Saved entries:

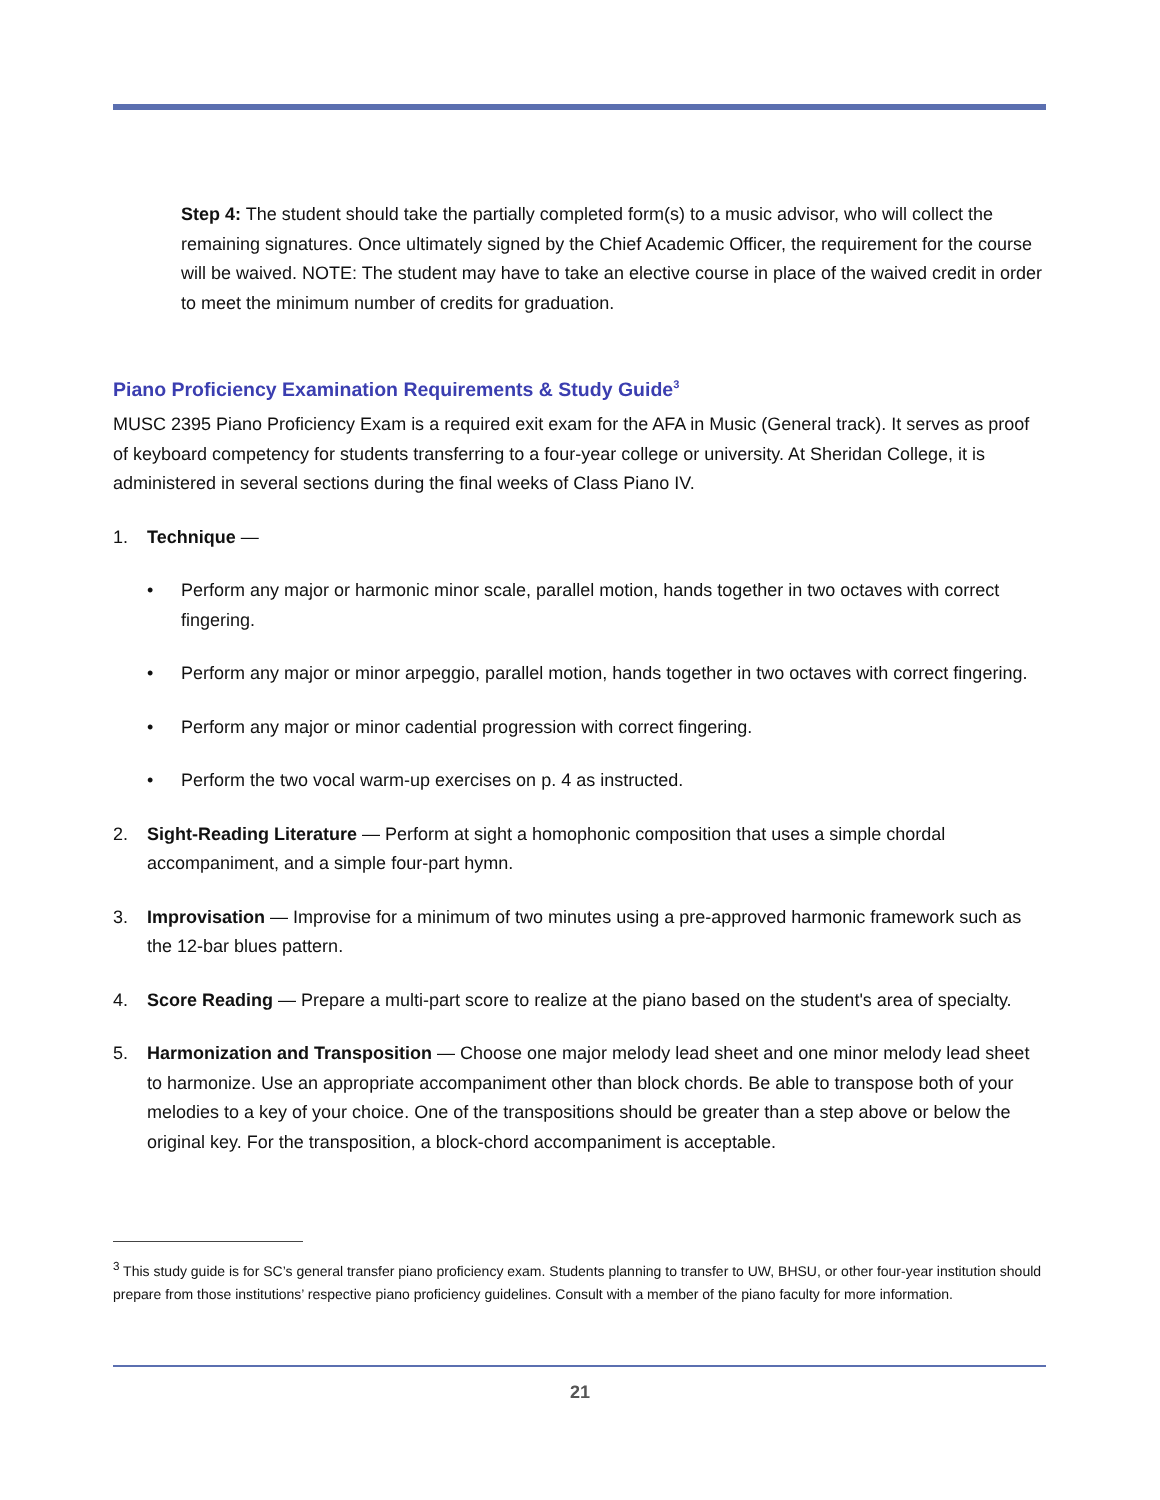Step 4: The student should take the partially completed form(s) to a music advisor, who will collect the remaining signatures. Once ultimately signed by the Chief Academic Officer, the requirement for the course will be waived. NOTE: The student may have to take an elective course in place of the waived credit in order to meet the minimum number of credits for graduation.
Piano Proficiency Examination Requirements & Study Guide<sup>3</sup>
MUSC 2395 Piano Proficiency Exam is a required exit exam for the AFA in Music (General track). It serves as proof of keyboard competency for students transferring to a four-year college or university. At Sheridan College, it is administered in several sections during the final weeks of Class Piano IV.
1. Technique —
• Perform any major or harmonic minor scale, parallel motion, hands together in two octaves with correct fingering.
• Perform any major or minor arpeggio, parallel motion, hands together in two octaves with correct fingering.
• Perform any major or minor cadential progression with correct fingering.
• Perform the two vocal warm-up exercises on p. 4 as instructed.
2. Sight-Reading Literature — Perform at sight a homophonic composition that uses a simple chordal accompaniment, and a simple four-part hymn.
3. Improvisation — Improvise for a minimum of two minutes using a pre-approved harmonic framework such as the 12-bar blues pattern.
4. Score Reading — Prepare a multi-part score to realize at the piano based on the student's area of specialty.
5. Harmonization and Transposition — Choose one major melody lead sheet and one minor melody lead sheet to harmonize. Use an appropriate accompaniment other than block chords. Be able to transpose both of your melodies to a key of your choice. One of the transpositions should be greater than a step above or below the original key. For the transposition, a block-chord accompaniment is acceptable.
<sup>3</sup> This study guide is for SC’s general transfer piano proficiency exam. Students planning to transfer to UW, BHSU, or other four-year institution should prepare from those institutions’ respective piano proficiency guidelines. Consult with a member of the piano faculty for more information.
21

Task brief: Write down every line of the data above that includes the string "parallel".

Solution to this problem:
• Perform any major or harmonic minor scale, parallel motion, hands together in two octaves with correct fingering.
• Perform any major or minor arpeggio, parallel motion, hands together in two octaves with correct fingering.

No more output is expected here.